4.7 Voorts was het incident van 27 december 2008 niet de enige reden voor ontslag maar was het blijkens de ontslagbrief van 28 december 2008 (productie 1a Checkmate in eerste aanleg) de “druppel die de emmer deed overlopen” en zijn aan het ontslag ook eerdere incidenten ten grondslag gelegd. In eerste aanleg zijn door Checkmate schriftelijke waarschuwingen/schorsingen overgelegd van 16 september 2006, 26 oktober 2007, 21 februari 2008, 21 april 2008, 17 november 2008 (producties 2a tot en met 2e Checkmate eerste aanleg). Deze waarschuwingen/schorsingen als zodanig zijn niet gemotiveerd betwist. Slechts is gesteld dat daaraan telkens verwijtbaar handelen van een derde in plaats van [werkneemster] ten grondslag lag. Zoals onder 4.4 reeds uiteengezet resulteert deze stelling er niet zonder meer in dat de waarschuwingen/ schorsingen in het kader van de beoordeling van de vraag of er een dringende reden voor ontslag bestond, niet kunnen meetellen. Buiten dat geldt dat in de onderhavige kort geding-procedure (waarin geen plaats is voor bewijslevering) voldoende aannemelijk is dat de in de schriftelijke waarschuwingen/schorsingen beschreven incidenten zich hebben voorgedaan zoals daarin beschreven. Aldus is niet voldoende gemotiveerd betwist dat de “emmer vol was” en moet worden geconcludeerd dat na het laatste incident niet meer van Checkmate gevergd kon worden de arbeidsovereenkomst te laten voortduren.

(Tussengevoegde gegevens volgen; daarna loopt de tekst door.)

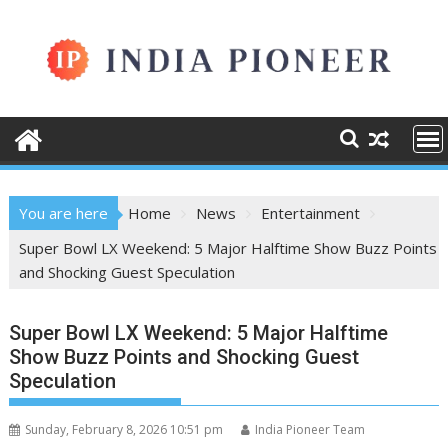
Skip
to
content
You are here
Home
News
Entertainment
Super Bowl LX Weekend: 5 Major Halftime Show Buzz Points
and Shocking Guest Speculation
Super Bowl LX Weekend: 5 Major Halftime
Show Buzz Points and Shocking Guest
Speculation
Sunday, February 8, 2026 10:51 pm
India Pioneer Team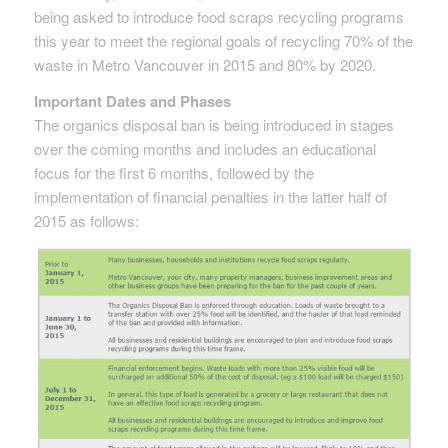
being asked to introduce food scraps recycling programs
this year to meet the regional goals of recycling 70% of the
waste in Metro Vancouver in 2015 and 80% by 2020.
Important Dates and Phases
The organics disposal ban is being introduced in stages
over the coming months and includes an educational
focus for the first 6 months, followed by the
implementation of financial penalties in the latter half of
2015 as follows: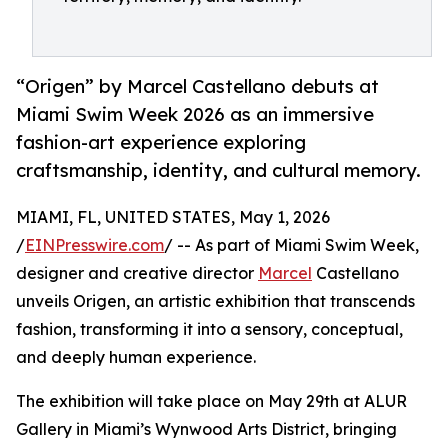
“Origen” by Marcel Castellano debuts at
Miami Swim Week 2026 as an immersive
fashion-art experience exploring
craftsmanship, identity, and cultural memory.
MIAMI, FL, UNITED STATES, May 1, 2026
/
EINPresswire.com
/ -- As part of Miami Swim Week,
designer and creative director
Marcel
Castellano
unveils Origen, an artistic exhibition that transcends
fashion, transforming it into a sensory, conceptual,
and deeply human experience.
The exhibition will take place on May 29th at ALUR
Gallery in Miami’s Wynwood Arts District, bringing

4.8 Uit het bovenstaande volgt dat het GEA de vordering terecht heeft afgewezen en het beroep tevergeefs is ingesteld. Het bestreden vonnis zal worden bevestigd en [werkneemster] zal, als de in het ongelijk gestelde partij, in de proceskosten in hoger beroep van Checkmate worden veroordeeld.

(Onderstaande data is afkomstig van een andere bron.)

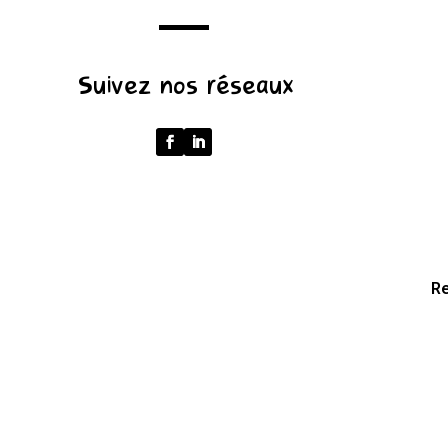
u.pathname.toLowerCase().replace(/\/+$/,
'');
Suivez nos réseaux
return
p
===
''
?
'/'
:
p;
Re
}
catch
{
return
'';
}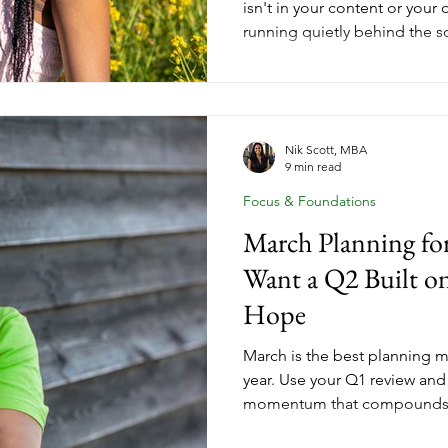
isn't in your content or your 
running quietly behind the s
full quarter of real data sho
friction is, which tools you'
processes are costing more e
Spring cleaning your coachin
a seasonal reset. It's one of
Nik Scott, MBA
9 min read
you can make before Q2 get
Focus & Foundations
March Planning f
Want a Q2 Built o
Hope
March is the best planning 
year. Use your Q1 review and
momentum that compounds a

bevestigt het bestreden vonnis;
veroordeelt [werkneemster] in de proceskosten van Checkmate, tot op heden begroot op NAF. 296,50 voor betekeningskosten en NAF. 3.400,- voor gemachtigdensalaris.
Dit vonnis is gewezen door mrs. J. de Boer, P.E. de Kort en E.M. van der Bunt, leden van het Gemeenschappelijk Hof van Justitie, en ter openbare terechtzitting van het Hof op Sint Maarten uitgesproken op 5 november 2010 tegenwoordigheid van de griffier.